### Instructions to follow
Return the data below unchanged, without images.

### Information supplied
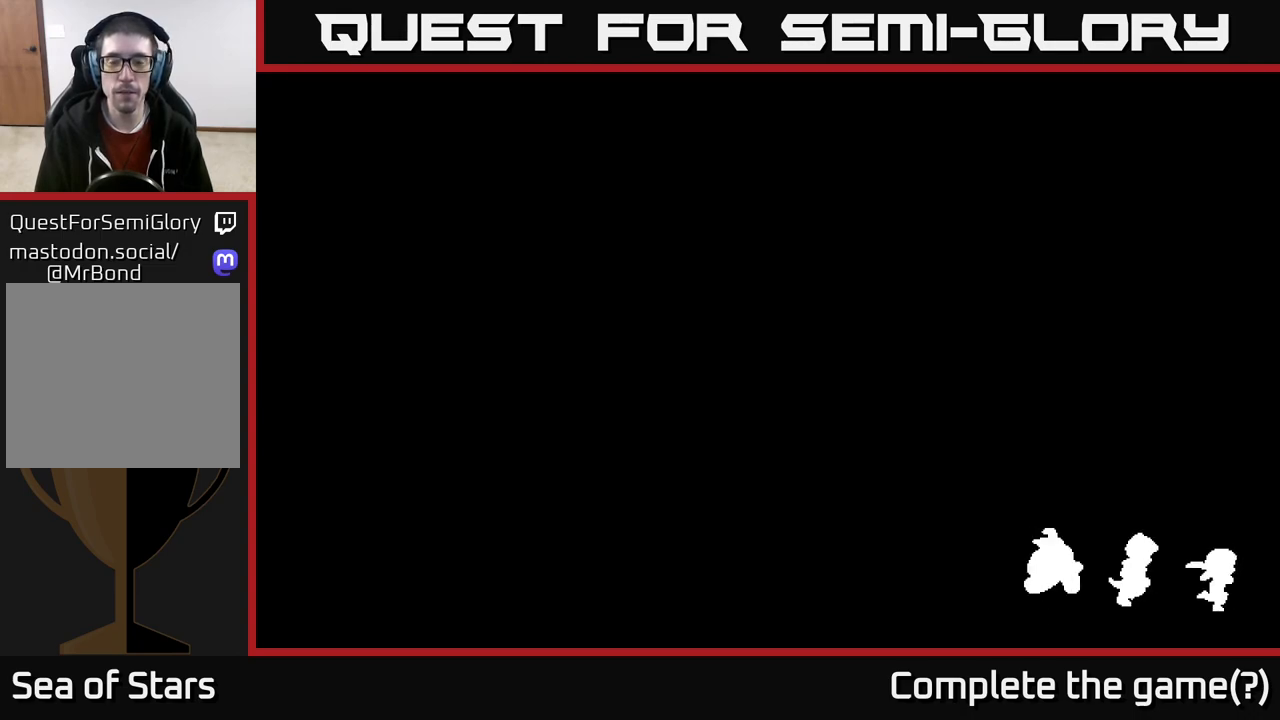
{"buttons": [], "left_stick": "down", "right_stick": "center", "events": []}
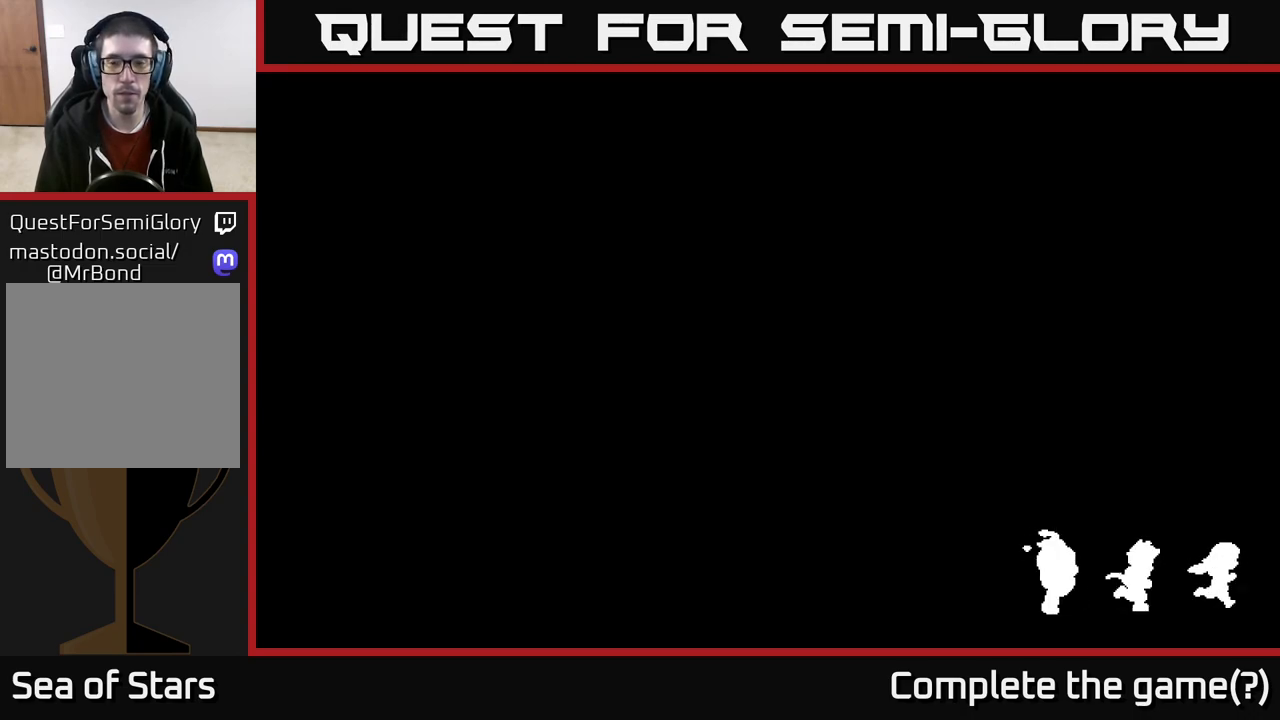
{"buttons": [], "left_stick": "down", "right_stick": "center", "events": []}
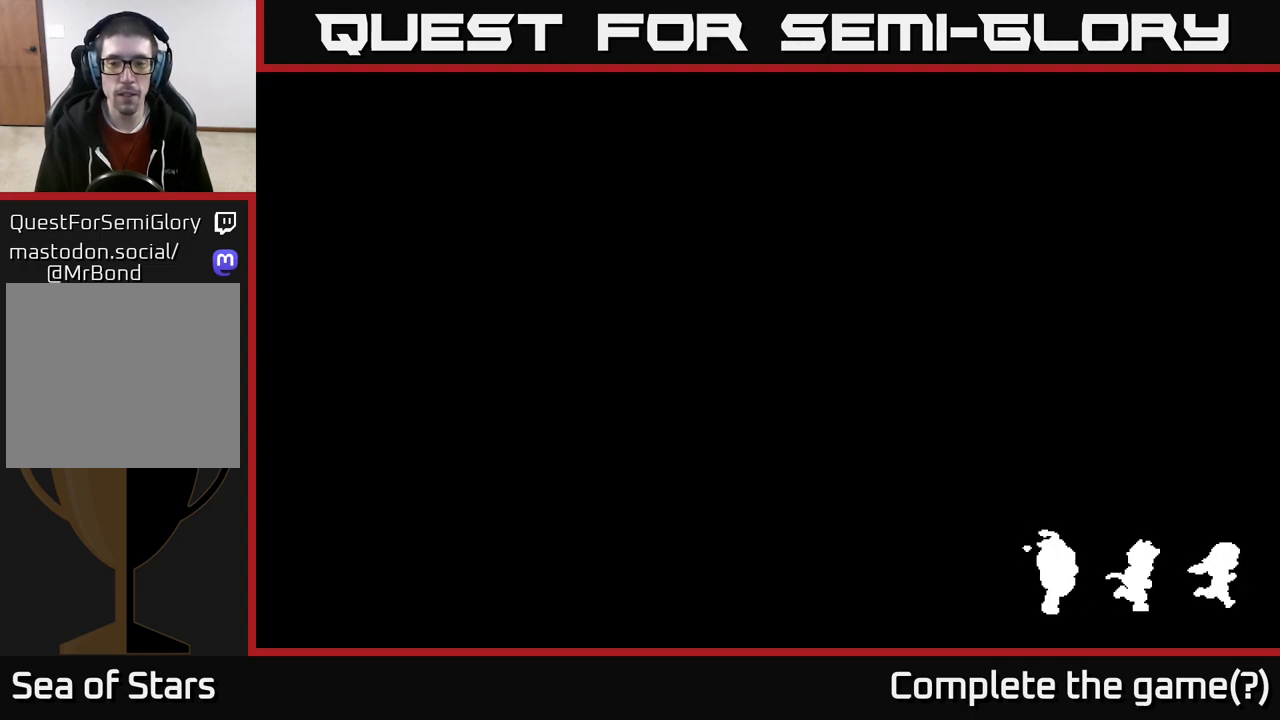
{"buttons": [], "left_stick": "down", "right_stick": "center", "events": []}
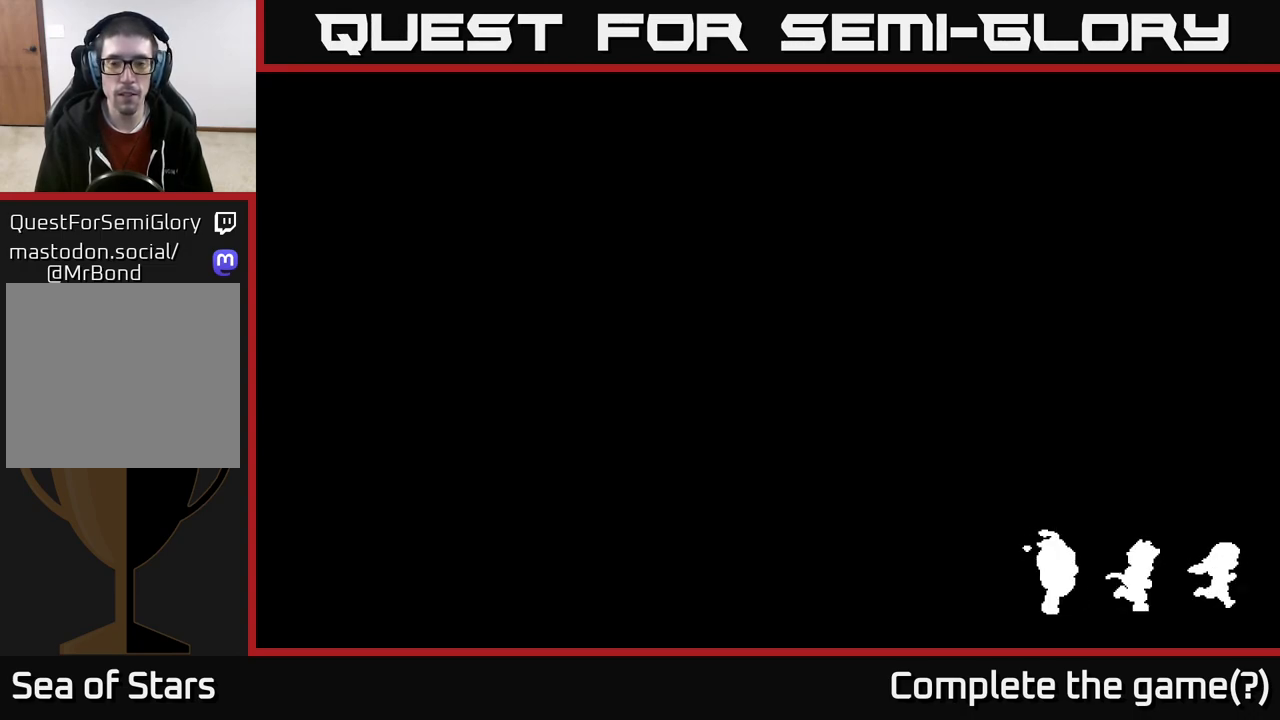
{"buttons": [], "left_stick": "down", "right_stick": "center", "events": []}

### Written answer
{"buttons": [], "left_stick": "down", "right_stick": "center", "events": []}
{"buttons": [], "left_stick": "down", "right_stick": "center", "events": []}
{"buttons": [], "left_stick": "down", "right_stick": "center", "events": []}
{"buttons": [], "left_stick": "down", "right_stick": "center", "events": []}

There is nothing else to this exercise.